Nick Clooney said he and Rosemary were talking about the event Thursday night and she was excited. Then, Saturday afternoon, "I got a call that things were beginning to shut down," Nick Clooney said.
The congregation at St. Patrick's Catholic Church in Maysville received the news from the Rev. William Hinds at Mass yesterday morning, the same way they hear of the deaths of other members of the church.
Hinds first met Ms. Clooney in 1997, when she called him to ask if she could be married at the church to her second husband, Dante DiPaolo. "She wanted to get back into the sacraments," Hinds said yesterday. Bob Hope's wife, "Delores Hope talked to her about religion, and she wanted reconciliation with the church."
At the time, she seemed to be aiming for a small private wedding, Hinds said. "Since so many people asked if they could come, she opened it up."
Her wedding, featuring guests such as the Hopes, was one of the biggest things to hit Maysville in years. There were 800 guests in the church and 50 more outside.
It wasn't the first time she brought a little bit of Hollywood to her hometown. She came home for the premiere of her first movie, The Stars Are Singing, in 1953.
Maysville insurance agent and former mayor Bill Boggs said Ms. Clooney's long blond hair and mink coat and the thousands of people who turned out to see her are etched in his mind.
"I can remember exactly where I was standing for the premiere for The Stars Are Singing," he said yesterday.
Singletary Center for the Arts director Holly Salisbury remembers a luminous Clooney in an appearance in Paris, Ky., after making the movie White Christmas with Bing Crosby. "I was 10 or 11 years old," Salisbury said. "I used to dance in my room to Come On-a My House."
Salisbury wasn't alone.
But Clooney's childhood friend Blanche Chambers said success never went to the Girl Singer's head. "Every time I'd see her on TV, that's what came to me was she's famous, but she always came back to the place she loved," Chambers said yesterday. "She was always my friend.
"I was grateful she became famous and she was still the same kind person she was when she left. She still was Rosemary Clooney, the little girl who was raised on Market Street in Maysville, Kentucky."
Over the years, Clooney moved her Kentucky residence down the road from Maysville to Augusta, where her brother lives, and continued to be amazed by the friendliness of her neighbors.
In 1997, when Augusta was flooded, friends went into her home to move her things to higher ground. "I don't know if my neighbors out here would have done that," she said from Beverly Hills in an interview with the Herald-Leader.
Friday, Ms. Clooney will be buried in the cemetery at St. Patrick's.
Nick Clooney said the funeral will be open to the public, as will a wake later in the day to celebrate his sister's life.

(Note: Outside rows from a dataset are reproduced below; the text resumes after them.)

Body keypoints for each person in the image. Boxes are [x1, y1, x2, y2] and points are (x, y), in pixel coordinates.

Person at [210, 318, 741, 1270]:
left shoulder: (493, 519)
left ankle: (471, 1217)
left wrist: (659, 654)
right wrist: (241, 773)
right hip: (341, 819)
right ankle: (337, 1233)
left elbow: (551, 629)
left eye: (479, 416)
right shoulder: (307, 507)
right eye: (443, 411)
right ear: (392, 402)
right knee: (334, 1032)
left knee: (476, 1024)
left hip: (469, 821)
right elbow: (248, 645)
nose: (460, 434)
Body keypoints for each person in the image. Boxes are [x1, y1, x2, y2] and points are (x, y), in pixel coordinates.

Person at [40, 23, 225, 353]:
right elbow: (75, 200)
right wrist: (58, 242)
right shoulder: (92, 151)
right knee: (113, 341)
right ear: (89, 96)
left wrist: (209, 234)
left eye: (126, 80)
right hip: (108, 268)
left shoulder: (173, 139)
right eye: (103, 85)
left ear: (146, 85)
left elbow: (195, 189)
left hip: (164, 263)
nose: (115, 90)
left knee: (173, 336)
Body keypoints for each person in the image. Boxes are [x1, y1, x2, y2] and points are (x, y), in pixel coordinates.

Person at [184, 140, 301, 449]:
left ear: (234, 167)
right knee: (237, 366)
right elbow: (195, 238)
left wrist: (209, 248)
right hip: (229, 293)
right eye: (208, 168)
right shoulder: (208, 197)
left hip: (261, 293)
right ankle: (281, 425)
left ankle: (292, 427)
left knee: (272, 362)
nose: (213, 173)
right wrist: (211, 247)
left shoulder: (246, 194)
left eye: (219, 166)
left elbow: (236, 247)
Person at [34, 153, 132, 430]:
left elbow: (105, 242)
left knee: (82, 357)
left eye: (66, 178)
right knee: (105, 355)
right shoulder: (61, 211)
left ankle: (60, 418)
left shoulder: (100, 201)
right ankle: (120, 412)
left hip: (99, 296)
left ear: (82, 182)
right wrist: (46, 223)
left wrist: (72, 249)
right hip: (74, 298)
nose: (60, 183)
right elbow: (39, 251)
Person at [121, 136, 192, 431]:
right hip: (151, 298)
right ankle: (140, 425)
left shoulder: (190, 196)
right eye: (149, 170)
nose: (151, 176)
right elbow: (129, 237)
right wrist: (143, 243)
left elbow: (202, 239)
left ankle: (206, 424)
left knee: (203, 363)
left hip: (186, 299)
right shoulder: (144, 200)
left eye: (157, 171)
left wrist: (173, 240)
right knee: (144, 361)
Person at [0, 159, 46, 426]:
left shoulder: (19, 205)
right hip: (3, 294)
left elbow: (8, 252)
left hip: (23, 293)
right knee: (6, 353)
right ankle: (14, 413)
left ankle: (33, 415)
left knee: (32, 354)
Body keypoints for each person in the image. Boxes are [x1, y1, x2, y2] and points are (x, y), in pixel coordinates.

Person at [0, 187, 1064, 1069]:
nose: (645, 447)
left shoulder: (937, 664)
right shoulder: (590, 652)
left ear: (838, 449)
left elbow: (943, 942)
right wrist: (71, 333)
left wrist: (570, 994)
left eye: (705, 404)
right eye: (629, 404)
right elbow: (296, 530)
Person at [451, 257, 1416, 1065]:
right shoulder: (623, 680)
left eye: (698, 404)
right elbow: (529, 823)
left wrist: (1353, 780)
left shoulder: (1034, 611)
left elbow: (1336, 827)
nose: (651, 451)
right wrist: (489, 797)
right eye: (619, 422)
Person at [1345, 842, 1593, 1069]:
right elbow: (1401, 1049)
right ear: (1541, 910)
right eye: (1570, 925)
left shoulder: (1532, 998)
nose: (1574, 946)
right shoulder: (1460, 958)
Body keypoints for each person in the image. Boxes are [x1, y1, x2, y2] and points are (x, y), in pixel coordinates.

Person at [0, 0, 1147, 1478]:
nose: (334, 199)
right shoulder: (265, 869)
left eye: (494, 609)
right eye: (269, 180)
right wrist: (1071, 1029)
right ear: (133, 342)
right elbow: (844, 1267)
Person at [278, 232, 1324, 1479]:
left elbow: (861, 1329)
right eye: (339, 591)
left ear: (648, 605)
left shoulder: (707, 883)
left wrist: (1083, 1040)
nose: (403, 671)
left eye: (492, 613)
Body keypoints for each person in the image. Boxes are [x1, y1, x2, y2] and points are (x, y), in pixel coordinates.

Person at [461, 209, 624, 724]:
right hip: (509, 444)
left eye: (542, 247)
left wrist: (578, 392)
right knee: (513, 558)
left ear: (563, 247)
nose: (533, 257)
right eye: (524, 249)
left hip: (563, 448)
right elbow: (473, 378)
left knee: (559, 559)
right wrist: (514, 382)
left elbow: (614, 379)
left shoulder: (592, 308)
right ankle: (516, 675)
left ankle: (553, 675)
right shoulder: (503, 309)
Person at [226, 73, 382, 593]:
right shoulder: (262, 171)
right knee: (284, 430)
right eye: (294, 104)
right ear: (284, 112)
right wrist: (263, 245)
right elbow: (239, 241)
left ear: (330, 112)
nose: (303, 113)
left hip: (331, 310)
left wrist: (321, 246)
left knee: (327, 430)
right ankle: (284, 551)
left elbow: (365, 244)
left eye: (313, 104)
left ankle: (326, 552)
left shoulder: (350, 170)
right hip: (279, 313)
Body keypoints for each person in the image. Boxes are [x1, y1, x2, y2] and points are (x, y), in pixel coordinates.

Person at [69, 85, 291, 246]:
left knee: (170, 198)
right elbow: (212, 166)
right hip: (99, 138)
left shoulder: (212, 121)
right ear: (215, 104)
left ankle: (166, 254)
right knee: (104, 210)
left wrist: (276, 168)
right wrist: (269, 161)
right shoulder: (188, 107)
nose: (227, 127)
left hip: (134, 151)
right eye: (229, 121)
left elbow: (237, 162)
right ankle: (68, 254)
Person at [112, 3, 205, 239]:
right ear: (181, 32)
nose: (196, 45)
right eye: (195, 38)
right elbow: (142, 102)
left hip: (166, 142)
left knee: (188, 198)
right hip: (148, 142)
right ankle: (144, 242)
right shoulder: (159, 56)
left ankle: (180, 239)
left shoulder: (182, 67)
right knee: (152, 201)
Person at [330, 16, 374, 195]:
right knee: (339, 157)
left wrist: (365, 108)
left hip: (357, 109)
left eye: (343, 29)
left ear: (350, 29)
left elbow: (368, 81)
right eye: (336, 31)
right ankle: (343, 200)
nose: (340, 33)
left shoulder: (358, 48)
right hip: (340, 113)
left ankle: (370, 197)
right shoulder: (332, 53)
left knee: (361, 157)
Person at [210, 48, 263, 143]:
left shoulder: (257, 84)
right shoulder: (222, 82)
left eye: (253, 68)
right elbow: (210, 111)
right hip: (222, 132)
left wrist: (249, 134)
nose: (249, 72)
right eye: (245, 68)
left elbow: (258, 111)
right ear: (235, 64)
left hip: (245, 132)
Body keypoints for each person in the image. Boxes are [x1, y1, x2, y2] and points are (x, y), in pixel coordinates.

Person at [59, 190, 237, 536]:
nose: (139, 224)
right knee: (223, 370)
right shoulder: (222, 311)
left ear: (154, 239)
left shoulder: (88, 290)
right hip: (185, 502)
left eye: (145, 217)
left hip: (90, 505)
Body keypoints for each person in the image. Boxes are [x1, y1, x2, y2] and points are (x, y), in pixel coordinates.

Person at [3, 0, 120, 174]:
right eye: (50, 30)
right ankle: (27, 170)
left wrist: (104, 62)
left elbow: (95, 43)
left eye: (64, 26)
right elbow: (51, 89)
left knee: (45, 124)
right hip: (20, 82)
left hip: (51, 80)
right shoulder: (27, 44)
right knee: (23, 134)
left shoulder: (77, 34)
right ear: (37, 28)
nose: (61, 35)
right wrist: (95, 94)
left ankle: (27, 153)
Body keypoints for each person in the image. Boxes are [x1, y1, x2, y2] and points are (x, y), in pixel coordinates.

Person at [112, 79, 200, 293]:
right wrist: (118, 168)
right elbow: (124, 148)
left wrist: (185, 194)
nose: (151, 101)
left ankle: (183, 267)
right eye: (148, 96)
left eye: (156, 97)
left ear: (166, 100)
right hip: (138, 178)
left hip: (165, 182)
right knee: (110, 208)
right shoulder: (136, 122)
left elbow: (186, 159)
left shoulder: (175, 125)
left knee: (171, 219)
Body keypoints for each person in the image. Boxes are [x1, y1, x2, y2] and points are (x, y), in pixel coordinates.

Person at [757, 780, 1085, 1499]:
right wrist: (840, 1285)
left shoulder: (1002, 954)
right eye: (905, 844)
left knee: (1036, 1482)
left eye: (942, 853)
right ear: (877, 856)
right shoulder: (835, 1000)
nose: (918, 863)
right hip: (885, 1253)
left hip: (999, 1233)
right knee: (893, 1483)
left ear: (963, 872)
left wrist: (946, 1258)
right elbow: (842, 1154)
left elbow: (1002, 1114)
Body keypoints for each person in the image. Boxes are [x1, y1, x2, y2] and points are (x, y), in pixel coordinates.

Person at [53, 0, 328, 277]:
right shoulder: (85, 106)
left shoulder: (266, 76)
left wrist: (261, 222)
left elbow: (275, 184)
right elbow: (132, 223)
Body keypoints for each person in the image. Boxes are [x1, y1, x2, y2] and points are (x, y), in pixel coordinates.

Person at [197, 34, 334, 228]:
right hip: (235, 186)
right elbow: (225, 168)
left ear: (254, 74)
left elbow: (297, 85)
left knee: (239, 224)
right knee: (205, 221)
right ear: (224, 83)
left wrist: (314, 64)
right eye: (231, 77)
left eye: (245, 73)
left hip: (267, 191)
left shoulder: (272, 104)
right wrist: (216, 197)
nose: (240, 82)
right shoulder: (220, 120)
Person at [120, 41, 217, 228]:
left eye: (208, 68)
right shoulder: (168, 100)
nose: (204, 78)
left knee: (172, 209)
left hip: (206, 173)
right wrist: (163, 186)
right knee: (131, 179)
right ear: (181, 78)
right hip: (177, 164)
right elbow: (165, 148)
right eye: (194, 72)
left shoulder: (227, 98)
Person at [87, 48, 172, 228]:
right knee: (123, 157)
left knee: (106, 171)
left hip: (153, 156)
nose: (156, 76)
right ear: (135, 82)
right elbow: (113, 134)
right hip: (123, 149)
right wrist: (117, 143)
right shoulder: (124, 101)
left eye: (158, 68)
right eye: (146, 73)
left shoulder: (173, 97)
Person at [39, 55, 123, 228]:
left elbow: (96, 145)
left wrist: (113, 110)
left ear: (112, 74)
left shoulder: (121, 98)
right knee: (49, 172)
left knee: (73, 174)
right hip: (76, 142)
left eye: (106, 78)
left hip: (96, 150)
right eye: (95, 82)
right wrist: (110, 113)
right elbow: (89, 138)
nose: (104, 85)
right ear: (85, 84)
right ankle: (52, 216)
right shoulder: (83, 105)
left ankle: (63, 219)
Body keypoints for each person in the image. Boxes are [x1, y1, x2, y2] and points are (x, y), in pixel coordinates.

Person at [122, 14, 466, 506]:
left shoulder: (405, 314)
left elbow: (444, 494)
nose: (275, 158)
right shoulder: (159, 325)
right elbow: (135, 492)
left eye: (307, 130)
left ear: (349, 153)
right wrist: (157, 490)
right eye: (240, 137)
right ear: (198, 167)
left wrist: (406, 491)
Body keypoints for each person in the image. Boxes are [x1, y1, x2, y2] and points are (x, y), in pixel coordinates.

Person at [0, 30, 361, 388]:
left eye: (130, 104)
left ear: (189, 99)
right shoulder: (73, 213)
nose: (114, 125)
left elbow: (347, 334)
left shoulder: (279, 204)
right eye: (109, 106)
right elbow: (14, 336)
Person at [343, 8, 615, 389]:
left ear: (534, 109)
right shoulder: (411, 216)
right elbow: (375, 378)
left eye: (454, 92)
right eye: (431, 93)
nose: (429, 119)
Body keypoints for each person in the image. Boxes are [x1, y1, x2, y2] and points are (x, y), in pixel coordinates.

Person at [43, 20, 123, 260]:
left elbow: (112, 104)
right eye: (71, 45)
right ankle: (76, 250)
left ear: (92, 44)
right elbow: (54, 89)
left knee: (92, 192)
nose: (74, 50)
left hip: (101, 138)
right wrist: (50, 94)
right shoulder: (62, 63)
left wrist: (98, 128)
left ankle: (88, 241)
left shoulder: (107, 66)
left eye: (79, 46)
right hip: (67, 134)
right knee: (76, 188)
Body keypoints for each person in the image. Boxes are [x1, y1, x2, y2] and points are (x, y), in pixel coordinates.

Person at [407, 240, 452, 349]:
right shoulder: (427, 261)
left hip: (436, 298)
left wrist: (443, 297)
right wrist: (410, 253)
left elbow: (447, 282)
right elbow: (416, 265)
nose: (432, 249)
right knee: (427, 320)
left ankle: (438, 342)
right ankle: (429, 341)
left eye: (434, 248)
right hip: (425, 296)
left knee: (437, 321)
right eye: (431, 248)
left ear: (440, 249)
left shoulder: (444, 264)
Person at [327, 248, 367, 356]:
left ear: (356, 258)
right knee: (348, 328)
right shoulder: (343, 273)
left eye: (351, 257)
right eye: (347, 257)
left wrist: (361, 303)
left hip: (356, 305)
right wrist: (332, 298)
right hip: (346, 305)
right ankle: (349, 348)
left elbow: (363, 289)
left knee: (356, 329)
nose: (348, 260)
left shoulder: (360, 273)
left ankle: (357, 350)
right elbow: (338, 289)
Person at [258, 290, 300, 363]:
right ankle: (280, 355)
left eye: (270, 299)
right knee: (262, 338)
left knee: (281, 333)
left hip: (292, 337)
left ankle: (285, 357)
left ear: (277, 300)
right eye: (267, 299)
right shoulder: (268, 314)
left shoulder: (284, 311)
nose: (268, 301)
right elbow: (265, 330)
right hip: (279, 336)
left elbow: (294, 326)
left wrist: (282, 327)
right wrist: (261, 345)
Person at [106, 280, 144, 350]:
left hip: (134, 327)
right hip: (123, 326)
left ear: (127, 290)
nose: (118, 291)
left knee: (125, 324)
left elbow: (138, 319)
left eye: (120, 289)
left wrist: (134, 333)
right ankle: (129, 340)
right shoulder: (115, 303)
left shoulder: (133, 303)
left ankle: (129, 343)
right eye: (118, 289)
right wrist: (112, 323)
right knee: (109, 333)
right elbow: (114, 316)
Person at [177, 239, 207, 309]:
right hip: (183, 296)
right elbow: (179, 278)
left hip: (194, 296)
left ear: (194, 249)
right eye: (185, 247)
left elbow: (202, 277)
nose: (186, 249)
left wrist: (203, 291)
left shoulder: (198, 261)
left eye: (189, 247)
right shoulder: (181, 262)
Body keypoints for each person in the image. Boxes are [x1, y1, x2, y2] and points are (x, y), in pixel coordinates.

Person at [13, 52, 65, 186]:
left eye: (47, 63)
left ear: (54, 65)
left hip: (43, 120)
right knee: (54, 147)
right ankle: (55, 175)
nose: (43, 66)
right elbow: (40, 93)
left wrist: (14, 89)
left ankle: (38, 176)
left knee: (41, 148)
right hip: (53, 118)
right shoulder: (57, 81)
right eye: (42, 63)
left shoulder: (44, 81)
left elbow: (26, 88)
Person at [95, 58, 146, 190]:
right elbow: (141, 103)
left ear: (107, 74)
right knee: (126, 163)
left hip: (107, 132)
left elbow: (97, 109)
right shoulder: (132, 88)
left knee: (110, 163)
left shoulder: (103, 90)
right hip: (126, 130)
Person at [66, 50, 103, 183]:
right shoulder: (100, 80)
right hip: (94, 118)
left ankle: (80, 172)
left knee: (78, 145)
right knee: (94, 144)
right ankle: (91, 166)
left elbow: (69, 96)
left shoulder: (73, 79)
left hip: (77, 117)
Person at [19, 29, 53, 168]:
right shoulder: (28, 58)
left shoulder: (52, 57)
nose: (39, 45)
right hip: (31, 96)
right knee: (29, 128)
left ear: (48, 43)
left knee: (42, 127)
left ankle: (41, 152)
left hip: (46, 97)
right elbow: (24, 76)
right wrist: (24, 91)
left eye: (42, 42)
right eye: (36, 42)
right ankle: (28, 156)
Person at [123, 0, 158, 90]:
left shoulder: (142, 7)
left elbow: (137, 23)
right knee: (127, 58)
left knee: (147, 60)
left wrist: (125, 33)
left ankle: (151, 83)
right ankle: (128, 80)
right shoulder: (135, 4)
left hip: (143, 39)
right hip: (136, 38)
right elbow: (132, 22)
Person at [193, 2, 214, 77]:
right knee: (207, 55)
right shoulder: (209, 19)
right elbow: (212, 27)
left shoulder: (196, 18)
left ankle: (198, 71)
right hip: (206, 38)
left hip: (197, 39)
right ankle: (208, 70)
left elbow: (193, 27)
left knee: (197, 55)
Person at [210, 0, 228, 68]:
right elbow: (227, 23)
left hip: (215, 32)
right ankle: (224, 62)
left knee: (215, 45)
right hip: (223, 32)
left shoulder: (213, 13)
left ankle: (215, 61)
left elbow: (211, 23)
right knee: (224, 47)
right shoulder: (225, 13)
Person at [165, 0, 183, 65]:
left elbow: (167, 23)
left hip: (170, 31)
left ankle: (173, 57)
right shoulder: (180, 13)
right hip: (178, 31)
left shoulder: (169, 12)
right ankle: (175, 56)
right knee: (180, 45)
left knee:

Details are still being finalized, but funeral arrangements will be handled by Moore & Parker Funeral Homes of Augusta.
"We're doing fine by remembering her," Nick Clooney said of himself and his family. "I have one of her albums on now, though I'd probably do that anyway. With all of these amazing films and recordings, we'll never forget her."
Boggs said Maysville was shocked and saddened to hear of her death but also was reflecting fondly on her life.
He said, "To know someone like that who rubbed elbows with presidents and entertainers and royalty and also remembered the local people -- it's an honor to have known her."